Clifton was one of more than 60 residents who spoke to county commissioners at a growth management workshop Tuesday. Some of them waited in line at times to have their say.
Public comment lasted for more than two and a half hours.
One woman said clear-cutting is destroying the quality of life in the county. Many mentioned traffic congestion. Others said the county is at capacity. Still others showed photos of subdivisions being built on wetlands.
St. Johns County is one of the fastest growing counties in the nation. However, more and more lately, the people who live here are calling on government leaders to slow down the rubber-stamping of sprawling subdivisions and shopping centers.
The Matanzas Riverkeeper, Jen Lomberk, sat in on the meeting. She was impressed with the number of people who came out to speak and said input is valuable, but action is necessary.

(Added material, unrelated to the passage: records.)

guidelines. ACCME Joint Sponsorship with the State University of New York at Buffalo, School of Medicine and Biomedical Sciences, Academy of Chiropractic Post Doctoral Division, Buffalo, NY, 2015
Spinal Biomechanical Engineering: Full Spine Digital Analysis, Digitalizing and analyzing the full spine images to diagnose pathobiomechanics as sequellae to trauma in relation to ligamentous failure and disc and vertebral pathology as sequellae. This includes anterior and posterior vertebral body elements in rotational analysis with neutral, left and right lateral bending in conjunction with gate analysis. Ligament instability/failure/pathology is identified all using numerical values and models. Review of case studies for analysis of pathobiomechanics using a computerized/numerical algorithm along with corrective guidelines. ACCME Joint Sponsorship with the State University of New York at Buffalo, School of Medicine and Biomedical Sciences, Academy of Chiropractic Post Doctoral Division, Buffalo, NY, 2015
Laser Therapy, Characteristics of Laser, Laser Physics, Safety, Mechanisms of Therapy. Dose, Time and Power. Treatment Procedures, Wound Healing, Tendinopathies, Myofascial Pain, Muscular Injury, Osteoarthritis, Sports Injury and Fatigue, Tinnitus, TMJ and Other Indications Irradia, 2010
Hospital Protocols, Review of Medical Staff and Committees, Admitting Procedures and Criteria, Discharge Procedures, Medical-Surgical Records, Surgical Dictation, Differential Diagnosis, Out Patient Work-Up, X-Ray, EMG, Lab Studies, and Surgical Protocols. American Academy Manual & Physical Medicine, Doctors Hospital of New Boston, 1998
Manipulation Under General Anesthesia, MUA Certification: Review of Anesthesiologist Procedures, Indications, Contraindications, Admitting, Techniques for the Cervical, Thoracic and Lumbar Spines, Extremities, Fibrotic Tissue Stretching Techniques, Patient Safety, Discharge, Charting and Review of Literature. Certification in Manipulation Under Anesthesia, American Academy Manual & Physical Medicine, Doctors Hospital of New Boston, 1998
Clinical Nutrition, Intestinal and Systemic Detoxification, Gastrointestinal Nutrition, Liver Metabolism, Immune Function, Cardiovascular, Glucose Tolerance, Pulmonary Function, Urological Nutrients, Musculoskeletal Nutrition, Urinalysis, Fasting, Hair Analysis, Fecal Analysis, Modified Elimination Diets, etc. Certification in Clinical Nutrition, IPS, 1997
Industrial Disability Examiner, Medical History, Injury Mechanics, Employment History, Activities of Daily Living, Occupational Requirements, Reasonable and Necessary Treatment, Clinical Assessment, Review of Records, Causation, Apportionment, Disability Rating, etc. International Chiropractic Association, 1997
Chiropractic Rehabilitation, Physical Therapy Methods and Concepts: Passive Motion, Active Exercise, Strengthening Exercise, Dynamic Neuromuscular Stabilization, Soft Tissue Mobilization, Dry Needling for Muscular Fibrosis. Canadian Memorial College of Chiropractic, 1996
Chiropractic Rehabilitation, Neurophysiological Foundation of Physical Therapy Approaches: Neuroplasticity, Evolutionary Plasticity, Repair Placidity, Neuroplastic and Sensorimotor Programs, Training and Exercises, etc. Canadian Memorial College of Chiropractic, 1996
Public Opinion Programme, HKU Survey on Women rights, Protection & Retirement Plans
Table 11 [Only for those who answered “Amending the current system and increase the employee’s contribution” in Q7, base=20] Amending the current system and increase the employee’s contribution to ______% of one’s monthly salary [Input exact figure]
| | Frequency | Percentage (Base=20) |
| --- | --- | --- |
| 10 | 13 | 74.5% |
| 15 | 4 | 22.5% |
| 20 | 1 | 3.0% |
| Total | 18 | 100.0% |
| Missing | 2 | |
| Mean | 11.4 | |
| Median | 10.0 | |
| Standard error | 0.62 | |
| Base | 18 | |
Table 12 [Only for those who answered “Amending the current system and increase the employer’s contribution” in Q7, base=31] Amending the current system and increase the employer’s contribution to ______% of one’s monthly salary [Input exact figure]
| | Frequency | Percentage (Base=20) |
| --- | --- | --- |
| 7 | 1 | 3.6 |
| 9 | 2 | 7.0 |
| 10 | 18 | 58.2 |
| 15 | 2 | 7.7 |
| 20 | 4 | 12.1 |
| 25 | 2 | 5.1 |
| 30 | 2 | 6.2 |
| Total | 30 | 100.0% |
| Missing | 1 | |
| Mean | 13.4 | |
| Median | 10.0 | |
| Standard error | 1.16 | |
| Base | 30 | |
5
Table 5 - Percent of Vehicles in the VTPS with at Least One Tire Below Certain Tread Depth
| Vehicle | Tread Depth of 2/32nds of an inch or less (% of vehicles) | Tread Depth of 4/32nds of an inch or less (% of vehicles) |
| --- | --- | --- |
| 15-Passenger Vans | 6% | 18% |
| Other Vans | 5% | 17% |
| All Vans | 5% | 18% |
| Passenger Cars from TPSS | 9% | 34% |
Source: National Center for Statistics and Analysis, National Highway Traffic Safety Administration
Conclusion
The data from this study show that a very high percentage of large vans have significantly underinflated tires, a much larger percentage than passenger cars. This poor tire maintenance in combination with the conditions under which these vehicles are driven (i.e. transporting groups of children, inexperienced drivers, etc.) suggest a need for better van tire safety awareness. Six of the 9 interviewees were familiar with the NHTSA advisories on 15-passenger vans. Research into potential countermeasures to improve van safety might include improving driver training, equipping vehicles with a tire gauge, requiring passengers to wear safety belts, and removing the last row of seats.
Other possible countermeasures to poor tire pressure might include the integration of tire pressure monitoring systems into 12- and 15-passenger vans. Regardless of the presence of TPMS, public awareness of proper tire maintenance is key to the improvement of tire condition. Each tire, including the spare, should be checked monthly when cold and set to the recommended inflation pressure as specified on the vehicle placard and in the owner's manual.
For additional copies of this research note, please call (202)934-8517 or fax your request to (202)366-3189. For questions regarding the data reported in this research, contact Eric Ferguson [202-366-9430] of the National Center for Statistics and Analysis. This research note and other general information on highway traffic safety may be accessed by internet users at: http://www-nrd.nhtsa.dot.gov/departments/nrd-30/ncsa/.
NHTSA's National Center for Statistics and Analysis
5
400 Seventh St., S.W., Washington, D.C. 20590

"So I’m hoping this continues with a move to a deeper dive into specific issues and culminates in concrete recommendations to changes that can be made to help us develop growth," Lomberk told First Coast News.
No policy action was taken at the meeting, but there were some takeaways for the commissioners.
At the end of the meeting, County Commissioner Jeremiah Blocker questioned aloud, "Do we have the right form of government for our current and future growth needs? We are really set up to address the needs of a very rural community. We’re not a rural community anymore."
Clifton, the man who admires the trees by the lighthouse said, “St. Augustine needs to say, 'this is what we want.' It’s not developers telling us what to do. We should be telling the developers the lifestyle we want."
Clifton hopes government leaders listen, and plan well, to protect the places that native Floridians and newcomers love.